Jesus diz uma única vez que um enfermo foi curado para a glória de Deus. Se formos ver os outros milagres de Cristo perceberemos que estavam ligados a um aspecto da personalidade do Senhor: compaixão. Jesus perdoa pecadores. Jesus sara os que clamam a Ele em lágrimas. Jesus ensina sobre o Reino sempre em relação ao aspecto humano e individual. Jesus está o tempo todo preocupado com pessoas. Que têm nome, cheiro, dores, depressões, noites insones, desesperança, falta de paz. Mesmo quando fala dos publicanos e fariseus Ele não está criticando o grupo como um todo ou questionando sua existência, mas sim atacando aspectos falhos do coração daqueles homens, como a hipocrisia e a ganância. Tanto que chama Paulo, um fariseu, não para abandonar o farisaísmo, mas para se converter de seus caminhos pessoais equivocados.
Não vemos Jesus investir seu tempo criticando o governo romano, a
organização do templo ou as sinagogas. Pelo contrário, manda pagar o tributo
aos dominadores, vai às sinagogas e segue religiosamente a liturgia de culto
praticada nas mesmas, não discute sobre a legitimidade do partido fariseu
contra o saduceu (ou vice-versa) ou levanta bandeiras contra os essênios.
Sempre vemos Jesus falar sobre questões concernentes ao indivíduo. Ele quer
ensinar pessoas, se preocupa em alimentá-las, se condói do enfermo, tem
misericórdia do possesso, deseja que João, Maria, Antônio, Beto e Sheila sejam
alcançados pelas boas novas, perdoados e salvos. Ele não quer salvar um grupo
impessoal. Quer dar vida a almas.
O mesmo vemos nas motivações de Paulo. Repare que em suas epístolas ele
se preocupa não em saudar ou enviar saudações dos “adeptos da Missão Integral”,
dos “ortodoxos”, os “membros da igreja emergente”, os “irmãozinhos
pentecostais” ou “os que congregam nas igrejas históricas”. Ele saúda pelo
nome.
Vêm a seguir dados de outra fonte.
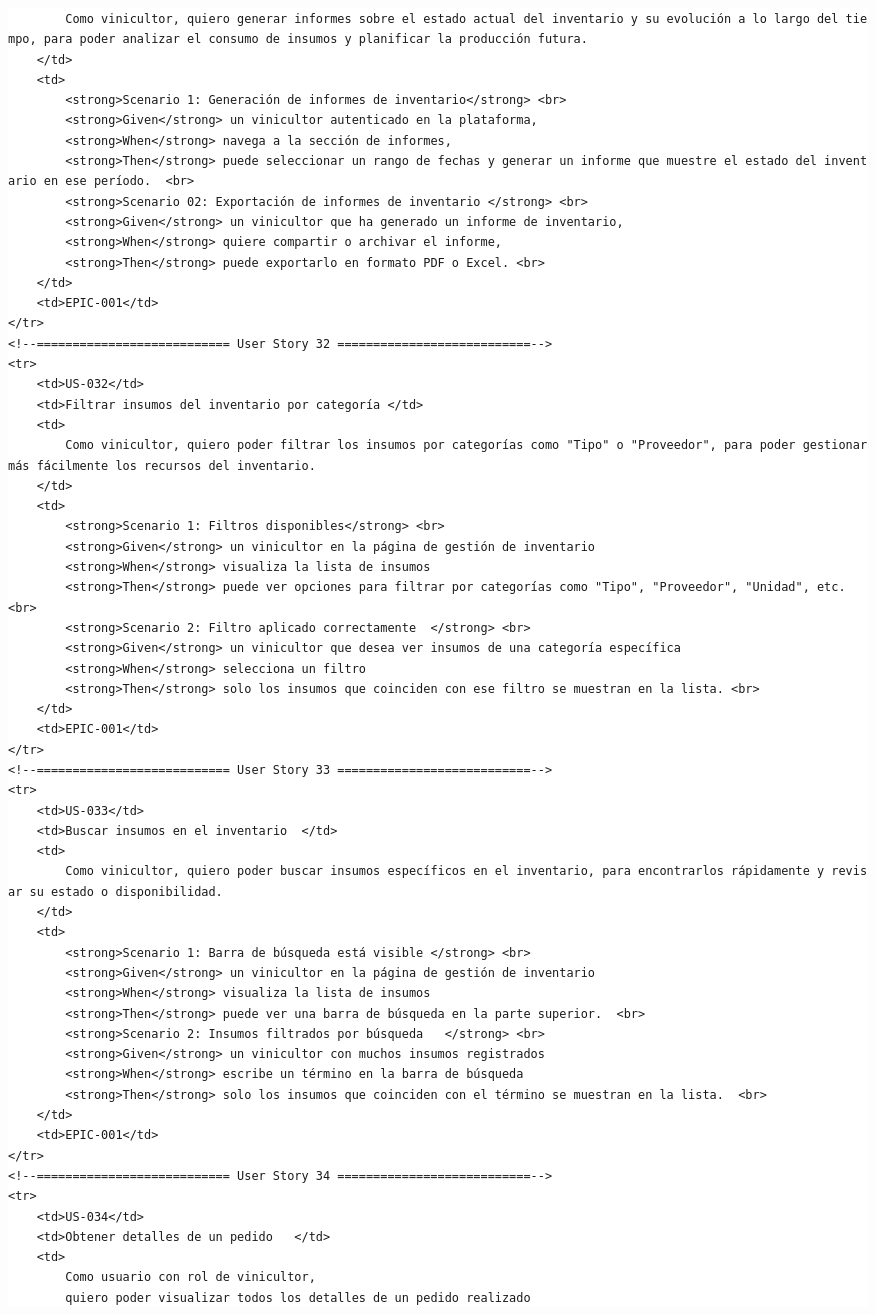             Como vinicultor, quiero generar informes sobre el estado actual del inventario y su evolución a lo largo del tiempo, para poder analizar el consumo de insumos y planificar la producción futura. 
        </td>
        <td>
            <strong>Scenario 1: Generación de informes de inventario</strong> <br>
            <strong>Given</strong> un vinicultor autenticado en la plataforma, 
            <strong>When</strong> navega a la sección de informes, 
            <strong>Then</strong> puede seleccionar un rango de fechas y generar un informe que muestre el estado del inventario en ese período.  <br>
            <strong>Scenario 02: Exportación de informes de inventario </strong> <br>
            <strong>Given</strong> un vinicultor que ha generado un informe de inventario, 
            <strong>When</strong> quiere compartir o archivar el informe, 
            <strong>Then</strong> puede exportarlo en formato PDF o Excel. <br>
        </td>
        <td>EPIC-001</td>
    </tr>
    <!--=========================== User Story 32 ===========================-->
    <tr>
        <td>US-032</td>
        <td>Filtrar insumos del inventario por categoría </td>
        <td>
            Como vinicultor, quiero poder filtrar los insumos por categorías como "Tipo" o "Proveedor", para poder gestionar más fácilmente los recursos del inventario. 
        </td>
        <td>
            <strong>Scenario 1: Filtros disponibles</strong> <br>
            <strong>Given</strong> un vinicultor en la página de gestión de inventario 
            <strong>When</strong> visualiza la lista de insumos 
            <strong>Then</strong> puede ver opciones para filtrar por categorías como "Tipo", "Proveedor", "Unidad", etc.   <br>
            <strong>Scenario 2: Filtro aplicado correctamente  </strong> <br>
            <strong>Given</strong> un vinicultor que desea ver insumos de una categoría específica 
            <strong>When</strong> selecciona un filtro 
            <strong>Then</strong> solo los insumos que coinciden con ese filtro se muestran en la lista. <br>
        </td>
        <td>EPIC-001</td>
    </tr>
    <!--=========================== User Story 33 ===========================-->
    <tr>
        <td>US-033</td>
        <td>Buscar insumos en el inventario  </td>
        <td>
            Como vinicultor, quiero poder buscar insumos específicos en el inventario, para encontrarlos rápidamente y revisar su estado o disponibilidad. 
        </td>
        <td>
            <strong>Scenario 1: Barra de búsqueda está visible </strong> <br>
            <strong>Given</strong> un vinicultor en la página de gestión de inventario 
            <strong>When</strong> visualiza la lista de insumos 
            <strong>Then</strong> puede ver una barra de búsqueda en la parte superior.  <br>
            <strong>Scenario 2: Insumos filtrados por búsqueda   </strong> <br>
            <strong>Given</strong> un vinicultor con muchos insumos registrados 
            <strong>When</strong> escribe un término en la barra de búsqueda 
            <strong>Then</strong> solo los insumos que coinciden con el término se muestran en la lista.  <br>
        </td>
        <td>EPIC-001</td>
    </tr>
    <!--=========================== User Story 34 ===========================-->
    <tr>
        <td>US-034</td>
        <td>Obtener detalles de un pedido   </td>
        <td>
            Como usuario con rol de vinicultor,  
            quiero poder visualizar todos los detalles de un pedido realizado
Menciona Estéfanas, Fortunato, Acaio, Tíquico, Onésimo, Aristarco,
Marcos, Epafra, Lucas, Ninfa, Prisca, Áquila, Onesíforo, Erasto, Trófimo,
Êubulo, Prudente, Lino, Cláudia e tantos outros. Do mesmo modo, não critica
grupos organizados ou escolas de pensamento nefastas, mas dirige suas tristezas
a pessoas como Demas e Alexandre, o latoeiro. Nomes. Gente. Almas.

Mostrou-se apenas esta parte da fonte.